With the aid of atomic clocks, GPS receivers and some of the most esteemed figures in computer science, Google has crafted a planet-spanning distributed database.
Google published information about the database, named Spanner, over the weekend in a wide-ranging research paper. The paper (PDF) describes Spanner as "the first system to distribute data at global scale and support externally-consistent distributed transactions".
In simple terms, Google has managed to design an information store that spans its fleet of datacentres around the world and lets applications read (and, to a lesser extent write) data without being crushed by huge latencies. Software using the system can replicate data across countries and continents, while having extremely fast read times.
"Spanner is impressive work on one of the hardest distributed systems problems — a globally replicated database that supports externally consistent transactions within reasonable latency bounds," Andy Gross, principal architect at Basho, a company that makes the Riak distributed database, told ZDNet.
Applications that use Spanner, such as Google's 'F1' advertising backend, can specify which datacentres contain which bits of data so that frequently read data can be located near users to reduce write latency. They can even specify how many datacentres store the data, to add as many layers of redundancy as there are Google datacentres.
Though Spanner-stored data can straddle the globe, due to latency concerns Google notes typical use cases will see applications spread their data across three to five datacentres in one geographic region.
Spanner is able to offer such a broad amount of geographic redundancy thanks to a method Google has developed of being able to give precise times to applications to let them write, read and replicate data without making mistakes.
"Spanner is impressive work on one of the hardest distributed systems problems" — Andy Gross, Basho
Spanner's 'TrueTime' API depends upon GPS receivers and atomic clocks that have been installed in Google's datacentres to let applications get accurate time readings locally without having to sync globally.
"The physical mechanism of closely synchronised clocks acts as a substitute for what would otherwise require some form of distributed co-ordination protocol," Peter Bailis, a graduate student in distributed systems at UC Berkeley, told ZDNet. "At large scale and over wide-area networks, minimising communication is particularly important."
Spanner has been in development for around five years, with information first leaking out about the technology in the press in 2009. Google hopes the database community will follow its lead in adopting a TrueTime-style system.
"As a community, we should no longer depend on loosely synchronised clocks and weak time APIs in designing distributed algorithms," the researchers write.
Some of the authors of the paper include Jeffrey Dean and Sanjay Ghemawat — key figures in the development of some of Google's most advanced technologies, including the Hadoop-spawning MapReduce and GFS systems.
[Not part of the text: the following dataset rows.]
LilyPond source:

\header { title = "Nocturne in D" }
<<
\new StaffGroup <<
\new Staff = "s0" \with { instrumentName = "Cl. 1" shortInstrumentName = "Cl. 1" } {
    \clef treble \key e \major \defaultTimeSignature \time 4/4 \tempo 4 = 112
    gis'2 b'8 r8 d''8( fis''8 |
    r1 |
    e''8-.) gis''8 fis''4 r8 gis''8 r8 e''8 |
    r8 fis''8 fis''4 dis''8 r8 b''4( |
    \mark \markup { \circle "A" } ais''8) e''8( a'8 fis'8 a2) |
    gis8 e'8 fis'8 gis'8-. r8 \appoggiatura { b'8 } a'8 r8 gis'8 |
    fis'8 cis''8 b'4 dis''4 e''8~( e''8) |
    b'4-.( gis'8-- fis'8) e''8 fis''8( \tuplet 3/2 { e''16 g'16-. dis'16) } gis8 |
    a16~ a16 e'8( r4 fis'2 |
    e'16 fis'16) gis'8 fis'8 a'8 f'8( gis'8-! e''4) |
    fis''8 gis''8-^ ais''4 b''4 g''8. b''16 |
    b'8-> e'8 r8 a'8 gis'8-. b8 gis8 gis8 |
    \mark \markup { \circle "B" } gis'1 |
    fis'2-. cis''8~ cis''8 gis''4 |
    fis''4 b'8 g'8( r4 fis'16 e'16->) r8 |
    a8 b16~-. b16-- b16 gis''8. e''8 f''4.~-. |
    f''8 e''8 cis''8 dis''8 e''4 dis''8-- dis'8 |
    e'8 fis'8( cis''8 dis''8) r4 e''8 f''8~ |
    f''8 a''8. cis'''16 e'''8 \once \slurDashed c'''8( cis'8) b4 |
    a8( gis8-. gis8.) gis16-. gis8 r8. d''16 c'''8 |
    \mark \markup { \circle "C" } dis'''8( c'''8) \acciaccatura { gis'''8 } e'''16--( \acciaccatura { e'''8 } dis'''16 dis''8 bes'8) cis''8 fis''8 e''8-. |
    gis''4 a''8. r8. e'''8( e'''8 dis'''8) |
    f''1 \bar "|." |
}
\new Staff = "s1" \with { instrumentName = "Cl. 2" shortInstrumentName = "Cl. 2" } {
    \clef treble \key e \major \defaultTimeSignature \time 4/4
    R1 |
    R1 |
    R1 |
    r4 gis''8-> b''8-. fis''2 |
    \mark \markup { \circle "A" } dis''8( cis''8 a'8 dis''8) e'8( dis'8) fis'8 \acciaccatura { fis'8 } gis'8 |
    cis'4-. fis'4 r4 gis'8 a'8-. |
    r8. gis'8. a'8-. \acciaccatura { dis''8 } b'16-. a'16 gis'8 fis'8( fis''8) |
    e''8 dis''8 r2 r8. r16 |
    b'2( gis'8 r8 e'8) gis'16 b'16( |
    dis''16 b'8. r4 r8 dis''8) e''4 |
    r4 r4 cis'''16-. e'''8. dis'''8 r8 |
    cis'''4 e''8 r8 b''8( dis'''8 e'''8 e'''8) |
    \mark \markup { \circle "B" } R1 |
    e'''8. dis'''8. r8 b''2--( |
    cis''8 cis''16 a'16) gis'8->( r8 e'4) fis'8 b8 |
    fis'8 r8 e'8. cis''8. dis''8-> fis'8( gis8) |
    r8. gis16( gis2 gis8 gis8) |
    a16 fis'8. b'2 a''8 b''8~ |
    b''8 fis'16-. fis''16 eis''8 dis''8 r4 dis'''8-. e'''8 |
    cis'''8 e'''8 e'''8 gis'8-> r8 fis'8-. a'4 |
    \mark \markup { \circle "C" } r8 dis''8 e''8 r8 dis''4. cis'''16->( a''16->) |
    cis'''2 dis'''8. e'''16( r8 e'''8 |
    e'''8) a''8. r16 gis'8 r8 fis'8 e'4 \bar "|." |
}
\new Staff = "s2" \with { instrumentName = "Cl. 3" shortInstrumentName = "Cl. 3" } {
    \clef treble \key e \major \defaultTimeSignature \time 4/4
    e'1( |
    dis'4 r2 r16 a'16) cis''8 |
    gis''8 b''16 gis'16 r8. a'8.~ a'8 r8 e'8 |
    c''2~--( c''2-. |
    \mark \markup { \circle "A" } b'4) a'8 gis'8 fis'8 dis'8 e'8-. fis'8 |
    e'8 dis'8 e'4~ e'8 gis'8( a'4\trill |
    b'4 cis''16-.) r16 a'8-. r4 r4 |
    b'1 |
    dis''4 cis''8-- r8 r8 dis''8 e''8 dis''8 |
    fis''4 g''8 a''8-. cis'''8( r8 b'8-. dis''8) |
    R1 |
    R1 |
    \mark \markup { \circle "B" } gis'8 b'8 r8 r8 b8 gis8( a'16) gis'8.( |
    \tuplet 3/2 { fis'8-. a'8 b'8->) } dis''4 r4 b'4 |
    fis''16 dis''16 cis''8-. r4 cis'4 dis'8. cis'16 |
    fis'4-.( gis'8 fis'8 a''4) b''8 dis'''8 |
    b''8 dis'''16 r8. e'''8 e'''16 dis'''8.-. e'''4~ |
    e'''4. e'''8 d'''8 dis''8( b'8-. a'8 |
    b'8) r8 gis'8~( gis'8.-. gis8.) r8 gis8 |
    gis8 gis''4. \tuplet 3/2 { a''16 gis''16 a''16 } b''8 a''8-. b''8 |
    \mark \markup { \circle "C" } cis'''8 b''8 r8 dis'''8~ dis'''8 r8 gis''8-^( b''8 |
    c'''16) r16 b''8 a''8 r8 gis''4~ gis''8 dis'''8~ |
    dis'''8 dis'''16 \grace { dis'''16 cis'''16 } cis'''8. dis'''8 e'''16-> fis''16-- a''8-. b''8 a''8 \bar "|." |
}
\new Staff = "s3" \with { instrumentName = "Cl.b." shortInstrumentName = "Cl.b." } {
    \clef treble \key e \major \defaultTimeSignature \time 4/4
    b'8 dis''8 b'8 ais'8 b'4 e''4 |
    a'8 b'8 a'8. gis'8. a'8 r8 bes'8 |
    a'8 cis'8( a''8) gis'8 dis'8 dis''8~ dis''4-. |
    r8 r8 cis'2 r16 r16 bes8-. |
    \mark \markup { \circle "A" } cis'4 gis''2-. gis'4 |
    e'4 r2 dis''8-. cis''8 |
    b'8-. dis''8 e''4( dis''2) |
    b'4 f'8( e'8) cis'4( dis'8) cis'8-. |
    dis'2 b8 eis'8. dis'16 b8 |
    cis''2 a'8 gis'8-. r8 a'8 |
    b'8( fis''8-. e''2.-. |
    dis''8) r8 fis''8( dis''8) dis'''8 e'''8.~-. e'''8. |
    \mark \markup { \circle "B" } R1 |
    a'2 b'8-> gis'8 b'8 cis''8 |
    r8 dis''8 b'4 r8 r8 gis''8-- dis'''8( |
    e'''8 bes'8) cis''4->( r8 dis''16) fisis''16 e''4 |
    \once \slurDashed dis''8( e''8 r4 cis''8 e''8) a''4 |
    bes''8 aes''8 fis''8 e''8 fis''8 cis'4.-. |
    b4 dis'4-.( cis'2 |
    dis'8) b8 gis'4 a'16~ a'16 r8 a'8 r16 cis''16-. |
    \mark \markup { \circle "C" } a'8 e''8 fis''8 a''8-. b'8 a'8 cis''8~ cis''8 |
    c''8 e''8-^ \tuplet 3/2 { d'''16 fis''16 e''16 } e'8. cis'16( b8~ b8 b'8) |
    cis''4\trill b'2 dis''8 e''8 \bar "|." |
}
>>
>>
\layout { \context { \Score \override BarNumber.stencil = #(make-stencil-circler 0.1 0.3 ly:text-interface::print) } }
"Like Google's MapReduce and BigTable papers, the publication of the Spanner paper provides the open source database community with a valuable peek inside the architecture and operations of the largest distributed systems in the world," Basho's Gross said.
Spanner is the successor to Google's Megastore system. Bailis says Spanner appears to significantly outperform its predecessor, though the best applications for it will be ones that read a lot of data but write relatively little.
There are still a few caveats that could prevent broad Spanner adoption, such as the latency cost of geographically distributed write operations.
"Whether the cost is worthwhile ultimately depends on the application. Spanner's read-only transactions have substantially lower overhead, so for read-mostly web workloads, the cost isn't so large," he says.
Also, not every company has the scale or resources to link GPS systems and atomic clocks to the servers in its datacentres.
So far, Google has moved much of the F1 advertising platform from MySQL to Spanner and will migrate other applications in the future, while attempting to reduce latency to access data. In the research paper it notes that Gmail, Picasa, Google Calendar, the Android Market and its AppEngine cloud all use Megastore, making them potential candidates for a Spanner upgrade.
"The distributed systems community often looks to Google for battle-tested systems designs," Bailis said. He thinks the publication of Spanner could fertilise the technology industry and cause "a resurgence of popular interest in massively scalable distributed transaction processing systems in the near future".